Dans une telle analyse on comprend mieux le sens que peut avoir la valeur de l'expérience pour le consommateur. Elle ne peut se confondre avec la satisfaction dans la mesure où par nature l'expérience est le lieu d'élaboration des attentes. La seule attente préalable serait justement l'intensité de l'expérience au sens du bouleversement attendu sans qu'il ne soit qualifié. La valeur serait donc cette balance entre les effets positifs et négatifs. Mais c'est insuffisant, se contenter de cette définition ne serait au fond que donner un autre nom à l'utilité dans sa forme la plus élémentaire. L'expérience est un cheminement. Si on attend d'elle qu'elle nous transforme, l'effet que l'on en attend n'est pas qu'une somme de peines et de plaisirs, mais la promesse que cette transformation nous en apportera d'autres que l'on ne connait pas. C'est une actualisation dont on ne connait pas le taux et dont la source vient de soi : des nouvelles ressources qui nous serons accessibles.
Voilà qui nous permet de mieux distinguer la qualité, la satisfaction et la valeur de l'expérience. La première résulte du sentiment que les plaisirs éprouvés sont supérieurs aux peines subies, la seconde que cette balance correspond à ce qu'on en attendait, et la dernière estime les ressources acquises dans le processus de consommation. Une telle définition présente l'intérêt de mieux distinguer ces notions entre-mêlées et de redonner plus de profondeur à la notion de valeur en la considérant moins comme un solde que comme un capital.
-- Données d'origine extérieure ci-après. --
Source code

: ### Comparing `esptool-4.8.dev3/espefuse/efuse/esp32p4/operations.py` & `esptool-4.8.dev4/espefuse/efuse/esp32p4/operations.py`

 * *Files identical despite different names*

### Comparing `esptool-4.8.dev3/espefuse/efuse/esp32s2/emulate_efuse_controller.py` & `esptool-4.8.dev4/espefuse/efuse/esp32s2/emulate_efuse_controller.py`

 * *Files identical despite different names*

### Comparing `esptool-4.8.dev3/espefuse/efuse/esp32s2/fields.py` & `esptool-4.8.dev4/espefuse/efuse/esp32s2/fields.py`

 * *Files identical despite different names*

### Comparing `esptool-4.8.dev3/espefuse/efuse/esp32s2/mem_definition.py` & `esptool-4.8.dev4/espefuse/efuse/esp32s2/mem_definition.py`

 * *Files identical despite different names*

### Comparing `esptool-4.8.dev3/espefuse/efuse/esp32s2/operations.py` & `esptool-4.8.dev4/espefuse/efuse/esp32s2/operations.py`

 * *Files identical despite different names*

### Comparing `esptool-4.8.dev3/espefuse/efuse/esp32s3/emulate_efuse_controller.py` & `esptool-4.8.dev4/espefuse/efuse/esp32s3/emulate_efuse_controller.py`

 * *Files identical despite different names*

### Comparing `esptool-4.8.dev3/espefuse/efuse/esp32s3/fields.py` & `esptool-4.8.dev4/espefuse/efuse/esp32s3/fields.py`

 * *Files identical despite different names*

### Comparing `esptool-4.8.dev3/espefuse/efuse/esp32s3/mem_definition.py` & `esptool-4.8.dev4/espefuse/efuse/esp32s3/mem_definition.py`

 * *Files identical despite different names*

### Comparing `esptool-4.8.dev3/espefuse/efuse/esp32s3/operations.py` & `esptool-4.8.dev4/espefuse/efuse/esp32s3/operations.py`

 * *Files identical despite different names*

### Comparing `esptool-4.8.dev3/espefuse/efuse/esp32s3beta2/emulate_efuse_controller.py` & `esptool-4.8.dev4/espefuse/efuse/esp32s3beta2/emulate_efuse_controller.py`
Et cela est un point essentiel car si nous avons considérés longtemps que la consommation était une destruction, une "consummation", dont le seul profit se résout dans la joie de l'instant, on a négligé que la consommation est aussi un acte productif, la réalisation d'un investissement. Et tel est le propre des consommations culturelles : la lecture, le cinéma, le jeu n'ont de vertu pas seulement dans l'instant de leur consommation mais dans les effets ultérieurs qui se manifestent dans une plus grande sensibilité, une meilleure qualité de jugement, des gestes plus précis qui s'exerceront dans les consommations futures et en accroitront la qualité.
Pour le dire différemment et plus simplement, c'est aussi le critère qui permet de distinguer le divertissement de la culture. Le premier donne des satisfactions immédiates et l'oubli, la seconde souvent des malaises mais de plus grands pouvoirs. Le trouble de soi peu conduire juste à une gueule de bois, c'est une mauvaise expérience. L'expérience véritable grandit le sujet et lui donne plus de pouvoir.
Penser l'expérience du consommation n'est pas penser à sa satisfaction et à ses remerciements émus, c'est simplement faire en sorte qu'il se sente grandit et à la prochaine occasion de consommer que son plaisir soit plus intense et son effort plus léger.
PS : un remerciement à Remi Mencarelli dont la soutenance d'HDR a suscité ces réflexions.